Тут Каролина прервала ход моих мыслей:
— Что с тобой стряслось? — спросила она, с беспокойством разглядывая меня. — На тебе лица нет. Будто померещилось что-то ужасное.
Догадавшись о причине моего волнения, Мари принялась спокойно во всеуслышание разъяснять:
— Вон там — тот тип, что привязался к нам еще тогда, когда мы вышли из поезда. У него в чемоданчике полно ножей. Разумеется, он — развратник, я сразу это поняла.
— Потише, — прошептала Каролина, наклонившись к девочке под предлогом расправить складки на платьице, — он нас услышит.
— А он и так нас слышит, — громогласно заявила Мари. — Он за этим и явился.
И, обернувшись к незнакомцу, она ангельски улыбнулась ему, а потом вдруг ни с того ни с сего показала язык. Каролина беззаботно расхохоталась и для порядка, но неубедительно отчитала Мари, добавив:
— Я думаю, малышка действительно права. Очень может быть, что этот тип ехал в поезде вместе с нами. Кажется, я видела, как он разгуливал по вагону и торчал на перроне в Амстердаме, когда мы уезжали.
Очередной раз взглянув на подозрительного человека с черным чемоданчиком, я неожиданно оказалась свидетелем картины, которая лишь усугубила мою тревогу. Теперь мужчина смотрел не в нашу сторону, а на приближающегося к нему слепого, который ощупывал землю перед собой железным концом трости.
Это был высокий светловолосый юноша двадцати — двадцати пяти лет, облаченный в элегантную кремовую куртку из тончайшей кожи, распахнутую на груди, под ней был надет ярко-синий свитер. Глаза скрыты за темными очками с толстыми стеклами. В правой ладони — белая трость с изогнутой ручкой. Мальчик лет двенадцати держал его за левую руку.
На мгновенье мне почудилось, вопреки очевидности, что, переодевшись в слепого, вернулся Симон Лекёр. Само собой, я сразу поняла свою ошибку: при более внимательном рассмотрении сходство походок, костюмов и причесок молодых людей оказалось совсем незначительным.
Когда молодой человек с белой тростью и его поводырь приблизились к человеку в помятом костюме с врачебным саквояжем и остановились, то никто из них не обратил друга на друга внимания. Никаких приветственных слов или жестов, которые можно было бы ожидать в подобных обстоятельствах. Юноша с мальчиком не пошли дальше, и все трое замерли, стоя лицом к лицу.
А потом медленным и точным размеренным движением, будто подчиненные единому механизму, они одновременно повернули свои головы к нам. И так и остались стоять, окаменевшие, как три неподвижные статуи, изображающие юношу с бескровным лицом, наполовину закрытым очками с толстыми стеклами, мальчика слева от него, и мужчину в помятой серой тройке — справа.

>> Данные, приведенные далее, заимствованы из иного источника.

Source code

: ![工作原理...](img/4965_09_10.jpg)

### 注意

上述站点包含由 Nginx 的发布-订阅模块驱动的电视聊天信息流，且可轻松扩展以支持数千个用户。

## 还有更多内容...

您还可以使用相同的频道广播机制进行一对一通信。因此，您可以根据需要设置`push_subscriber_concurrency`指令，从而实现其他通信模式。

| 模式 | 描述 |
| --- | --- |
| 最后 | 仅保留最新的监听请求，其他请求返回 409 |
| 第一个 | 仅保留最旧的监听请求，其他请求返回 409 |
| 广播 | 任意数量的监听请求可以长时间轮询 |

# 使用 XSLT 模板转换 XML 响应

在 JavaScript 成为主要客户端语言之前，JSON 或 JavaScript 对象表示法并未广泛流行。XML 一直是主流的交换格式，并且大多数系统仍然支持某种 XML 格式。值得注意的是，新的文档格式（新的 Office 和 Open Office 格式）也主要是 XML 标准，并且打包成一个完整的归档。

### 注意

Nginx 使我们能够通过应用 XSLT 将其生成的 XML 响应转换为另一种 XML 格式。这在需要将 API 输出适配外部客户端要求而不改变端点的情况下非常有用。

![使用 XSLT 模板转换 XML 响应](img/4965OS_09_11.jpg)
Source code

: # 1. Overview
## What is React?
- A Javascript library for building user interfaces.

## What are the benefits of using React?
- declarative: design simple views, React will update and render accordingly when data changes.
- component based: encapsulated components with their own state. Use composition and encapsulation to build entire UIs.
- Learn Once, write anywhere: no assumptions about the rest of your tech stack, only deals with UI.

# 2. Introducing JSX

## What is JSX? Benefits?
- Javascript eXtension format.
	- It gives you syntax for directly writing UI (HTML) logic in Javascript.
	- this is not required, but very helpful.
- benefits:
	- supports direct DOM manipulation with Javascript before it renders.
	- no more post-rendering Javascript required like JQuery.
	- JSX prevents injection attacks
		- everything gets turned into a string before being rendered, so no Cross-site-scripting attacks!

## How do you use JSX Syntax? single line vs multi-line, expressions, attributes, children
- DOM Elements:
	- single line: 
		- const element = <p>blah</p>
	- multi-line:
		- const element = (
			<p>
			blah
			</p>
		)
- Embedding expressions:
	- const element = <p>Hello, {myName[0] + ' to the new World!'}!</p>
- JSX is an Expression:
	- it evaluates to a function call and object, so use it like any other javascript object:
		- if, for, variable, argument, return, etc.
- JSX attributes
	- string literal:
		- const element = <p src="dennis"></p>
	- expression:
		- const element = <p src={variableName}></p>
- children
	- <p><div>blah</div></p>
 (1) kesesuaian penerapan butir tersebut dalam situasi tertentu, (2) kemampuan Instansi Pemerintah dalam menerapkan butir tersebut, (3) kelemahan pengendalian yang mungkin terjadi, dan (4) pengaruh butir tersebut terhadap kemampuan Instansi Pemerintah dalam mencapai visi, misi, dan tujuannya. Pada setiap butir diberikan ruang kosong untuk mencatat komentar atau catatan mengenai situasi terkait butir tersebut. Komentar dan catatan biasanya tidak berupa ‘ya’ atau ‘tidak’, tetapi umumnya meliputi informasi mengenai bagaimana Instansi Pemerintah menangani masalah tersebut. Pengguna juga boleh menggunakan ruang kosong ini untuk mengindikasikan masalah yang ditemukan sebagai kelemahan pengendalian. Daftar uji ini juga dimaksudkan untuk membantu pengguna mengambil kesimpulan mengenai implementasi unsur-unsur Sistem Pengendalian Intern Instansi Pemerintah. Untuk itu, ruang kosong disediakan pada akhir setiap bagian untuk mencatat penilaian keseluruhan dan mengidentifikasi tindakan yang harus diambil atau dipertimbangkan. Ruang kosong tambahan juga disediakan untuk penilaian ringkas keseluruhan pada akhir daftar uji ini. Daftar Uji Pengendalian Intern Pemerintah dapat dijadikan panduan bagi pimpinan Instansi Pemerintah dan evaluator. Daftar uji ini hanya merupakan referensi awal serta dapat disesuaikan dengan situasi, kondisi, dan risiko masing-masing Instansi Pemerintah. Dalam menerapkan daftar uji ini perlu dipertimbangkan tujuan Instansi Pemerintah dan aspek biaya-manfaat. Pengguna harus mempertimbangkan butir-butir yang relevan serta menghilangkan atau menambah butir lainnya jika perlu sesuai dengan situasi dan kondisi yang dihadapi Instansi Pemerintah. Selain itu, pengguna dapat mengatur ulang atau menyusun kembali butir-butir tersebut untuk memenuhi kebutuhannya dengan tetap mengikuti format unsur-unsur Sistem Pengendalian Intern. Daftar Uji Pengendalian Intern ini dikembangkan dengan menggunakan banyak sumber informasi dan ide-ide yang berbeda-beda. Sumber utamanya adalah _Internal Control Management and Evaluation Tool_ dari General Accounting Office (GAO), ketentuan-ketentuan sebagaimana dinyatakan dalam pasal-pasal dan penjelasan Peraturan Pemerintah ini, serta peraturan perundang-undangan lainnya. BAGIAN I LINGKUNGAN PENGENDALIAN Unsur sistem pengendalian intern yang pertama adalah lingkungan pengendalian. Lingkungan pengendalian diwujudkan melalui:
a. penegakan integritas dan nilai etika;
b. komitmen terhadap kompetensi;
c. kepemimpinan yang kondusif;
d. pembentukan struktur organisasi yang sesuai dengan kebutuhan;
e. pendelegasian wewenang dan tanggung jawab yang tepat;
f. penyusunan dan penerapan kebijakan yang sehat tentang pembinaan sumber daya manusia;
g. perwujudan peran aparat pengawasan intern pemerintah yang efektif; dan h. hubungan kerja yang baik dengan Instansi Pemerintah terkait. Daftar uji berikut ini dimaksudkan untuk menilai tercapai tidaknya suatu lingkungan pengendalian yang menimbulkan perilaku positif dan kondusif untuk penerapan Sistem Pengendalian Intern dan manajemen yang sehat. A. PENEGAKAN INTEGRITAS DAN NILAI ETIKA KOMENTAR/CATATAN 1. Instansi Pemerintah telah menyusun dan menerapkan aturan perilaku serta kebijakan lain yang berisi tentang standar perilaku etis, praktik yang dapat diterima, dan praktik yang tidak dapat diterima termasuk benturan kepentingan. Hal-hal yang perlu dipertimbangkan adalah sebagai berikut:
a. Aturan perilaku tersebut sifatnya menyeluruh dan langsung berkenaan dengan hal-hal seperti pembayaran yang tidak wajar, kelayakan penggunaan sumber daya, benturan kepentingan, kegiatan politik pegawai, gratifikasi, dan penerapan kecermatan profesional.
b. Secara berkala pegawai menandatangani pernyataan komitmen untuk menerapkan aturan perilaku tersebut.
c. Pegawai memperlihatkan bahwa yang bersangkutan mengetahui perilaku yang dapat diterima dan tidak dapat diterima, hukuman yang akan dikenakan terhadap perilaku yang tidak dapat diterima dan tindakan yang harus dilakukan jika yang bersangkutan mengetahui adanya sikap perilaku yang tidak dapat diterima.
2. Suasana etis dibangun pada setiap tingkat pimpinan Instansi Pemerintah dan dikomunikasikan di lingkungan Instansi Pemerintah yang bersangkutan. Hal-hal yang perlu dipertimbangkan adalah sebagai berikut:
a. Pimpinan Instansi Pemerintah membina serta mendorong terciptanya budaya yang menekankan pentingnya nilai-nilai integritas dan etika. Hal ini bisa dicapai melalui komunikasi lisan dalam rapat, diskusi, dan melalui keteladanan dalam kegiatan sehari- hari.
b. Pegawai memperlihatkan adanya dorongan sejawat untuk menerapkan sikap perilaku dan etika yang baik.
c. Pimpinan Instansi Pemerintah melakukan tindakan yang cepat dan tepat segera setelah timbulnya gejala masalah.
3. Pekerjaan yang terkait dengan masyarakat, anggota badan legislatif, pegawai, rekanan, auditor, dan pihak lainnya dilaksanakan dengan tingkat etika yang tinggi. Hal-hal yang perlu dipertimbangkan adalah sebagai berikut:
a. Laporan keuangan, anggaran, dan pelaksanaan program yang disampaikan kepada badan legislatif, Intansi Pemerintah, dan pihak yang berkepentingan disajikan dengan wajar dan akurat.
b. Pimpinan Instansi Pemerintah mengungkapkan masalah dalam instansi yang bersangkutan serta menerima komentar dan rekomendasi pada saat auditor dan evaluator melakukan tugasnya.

Все трое пристально смотрели на меня, причем я готова была поклясться, что, несмотря на огромные черные очки, слепой тоже не спускал с меня глаз. Чрезмерно бледное, осунувшееся лицо подростка поражало своей неестественностью и призрачностью. Неприятные черты маленького взрослого отпечатались на нем отвратительной гримасой. Вся компания показалась мне вдруг настолько жуткой, что захотелось выть, чтобы прекратился этот кошмар.
Но, как и положено в страшном сне, я не могла выдавить из себя ни звука. Но почему Каролина ничего не говорит? И что же Мари — ребенок «без страха и почтенья» — стоит с нами, но не разрушает эти чары своей непосредственностью? Почему она даже не шевелится, неужели кто-то ее заколдовал, и она утратила дар речи?
Волна ужаса накатывала на меня так неумолимо, что я едва не потеряла сознание. Чтобы справиться с невыносимой дрожью, так не свойственной моей натуре, я попробовала переключиться на другую тему. В качестве зацепки на ум пришла только одна из нелепых речей Симона, которую он произнес час или два назад:
— Раньше я был не настоящей женщиной, — разглагольствовал он, — а всего-навсего усовершенствованной электронной машиной, сконструированной доктором Морганом. Потом он выбрал меня как подопытного кролика для различных опытов и проверки моих возможностей. Он проделал надо мной ряд экспериментов, а чтобы следить за моими действиями, нанял шпионов, не выпускавших меня из виду, причем некоторые из них сами были роботами.
Например, движения притворного слепого, якобы нечаянно оказавшегося рядом, показались мне механическими и прерывистыми. А под странными очками, которые словно увеличивались до громадных размеров, наверняка скрывались не настоящие глаза, а хитроумное записывающее устройство, может быть, даже излучатель, незаметно воздействующий на мои тело и мозг. А хирург-таксист — не кто иной, как Морган собственной персоной.